#### [Texto de origem]
-------------------------

Ainda que haja uma quantidade monstruosa de comentadores das eleições, senti também a necessidade de adentrar este universo particular. Não me coloco (nem almejo ser de fato) como cientista político e não farei uma análise termo a termo das candidaturas. Tampouco cometerei o absurdo e deliberadamente mal intencionado hábito de reduzir tal acontecimento à ‘disputa entre duas candidaturas, mais um ou dois que correm por fora’, reproduzindo com maestria os anseios ideológicos do pensamento único.

-------------------------

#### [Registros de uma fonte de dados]
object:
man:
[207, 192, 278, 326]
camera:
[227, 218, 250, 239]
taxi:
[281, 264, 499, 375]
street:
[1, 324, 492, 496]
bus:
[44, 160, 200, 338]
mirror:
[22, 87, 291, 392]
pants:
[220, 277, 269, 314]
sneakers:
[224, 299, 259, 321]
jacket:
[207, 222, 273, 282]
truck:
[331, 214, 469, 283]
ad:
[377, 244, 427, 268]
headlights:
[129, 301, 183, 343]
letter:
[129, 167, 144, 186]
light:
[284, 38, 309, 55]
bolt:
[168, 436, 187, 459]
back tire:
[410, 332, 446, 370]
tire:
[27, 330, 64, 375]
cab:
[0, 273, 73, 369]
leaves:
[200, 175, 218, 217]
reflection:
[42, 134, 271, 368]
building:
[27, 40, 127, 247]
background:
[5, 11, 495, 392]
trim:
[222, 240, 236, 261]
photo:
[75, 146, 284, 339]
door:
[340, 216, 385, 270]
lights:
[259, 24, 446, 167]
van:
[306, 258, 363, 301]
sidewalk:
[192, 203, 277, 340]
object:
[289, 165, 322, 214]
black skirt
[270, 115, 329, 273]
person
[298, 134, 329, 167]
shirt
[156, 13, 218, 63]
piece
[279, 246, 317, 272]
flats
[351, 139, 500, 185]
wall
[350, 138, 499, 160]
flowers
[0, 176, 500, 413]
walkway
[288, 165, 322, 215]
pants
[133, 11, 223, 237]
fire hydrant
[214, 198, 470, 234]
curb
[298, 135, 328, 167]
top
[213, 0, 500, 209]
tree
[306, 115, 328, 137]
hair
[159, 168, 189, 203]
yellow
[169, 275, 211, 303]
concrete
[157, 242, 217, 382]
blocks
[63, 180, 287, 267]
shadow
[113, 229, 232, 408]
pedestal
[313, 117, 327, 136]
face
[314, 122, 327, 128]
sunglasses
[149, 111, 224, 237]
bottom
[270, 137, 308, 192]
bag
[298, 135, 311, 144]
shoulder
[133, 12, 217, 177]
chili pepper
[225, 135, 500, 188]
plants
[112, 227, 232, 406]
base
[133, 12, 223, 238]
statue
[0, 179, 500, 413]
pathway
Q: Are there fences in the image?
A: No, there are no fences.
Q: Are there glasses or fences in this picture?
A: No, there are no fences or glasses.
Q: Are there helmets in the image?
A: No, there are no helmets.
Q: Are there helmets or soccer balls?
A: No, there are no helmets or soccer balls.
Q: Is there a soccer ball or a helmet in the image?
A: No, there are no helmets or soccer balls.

-------------------------

#### [Exercícios propostos]
1. Copie do texto sobre as eleições o trecho entre "Ainda que haja" e "do pensamento único.", inclusive.
2. Responda às perguntas abaixo com base no texto sobre as eleições.
(a) Que papel quem escreve diz não assumir nem almejar?
(b) Que tipo de análise das candidaturas não será feita?
(c) A que o hábito criticado no texto reduz as eleições?
3. Prossiga o texto sobre as eleições a partir da última frase apresentada.

#### [Respostas por tarefa]
1.
Ainda que haja uma quantidade monstruosa de comentadores das eleições, senti também a necessidade de adentrar este universo particular. Não me coloco (nem almejo ser de fato) como cientista político e não farei uma análise termo a termo das candidaturas. Tampouco cometerei o absurdo e deliberadamente mal intencionado hábito de reduzir tal acontecimento à ‘disputa entre duas candidaturas, mais um ou dois que correm por fora’, reproduzindo com maestria os anseios ideológicos do pensamento único.

2.
(a) O de cientista político.
(b) Uma análise termo a termo.
(c) À "disputa entre duas candidaturas, mais um ou dois que correm por fora".

3.
Surpreende-me como todos os anos em que temos eleições as pessoas se incomodem com a presença de certas excentricidades entre os candidatos. Aos que têm acompanhado as eleições paulistanas – de que falarei aqui, mas poderia ser qualquer estado brasileiro – também não é novidade. A grande vedete por aqui é a candidatura do humorista Tiririca, pior do que tá não fica! Ops! Perdão, é que o slogan pega mesmo…
Não me ocuparei em desqualificar a candidatura do astro do humor, o ‘Tiririca da televisão’, e tampouco irei lamentar, como é comum ouvir entre os paulistanos, uma possível (ou provável) vitória sua nas urnas – a frase mais repetida a esse respeito é ‘Pior é que ele vai ganhar!’ Pensando sobre o que faz com que figuras como Frank Aguiar, Aguinaldo Timóteo e Tiririca, entre outros, se candidatem e vençam o pleito eleitoral, quero registrar aqui uma análise sumária do que representam tais candidaturas, tidas como bizarras, estúpidas, engraçadas, que denigrem a política brasileira, entre tantas qualificações possíveis de serem lidas.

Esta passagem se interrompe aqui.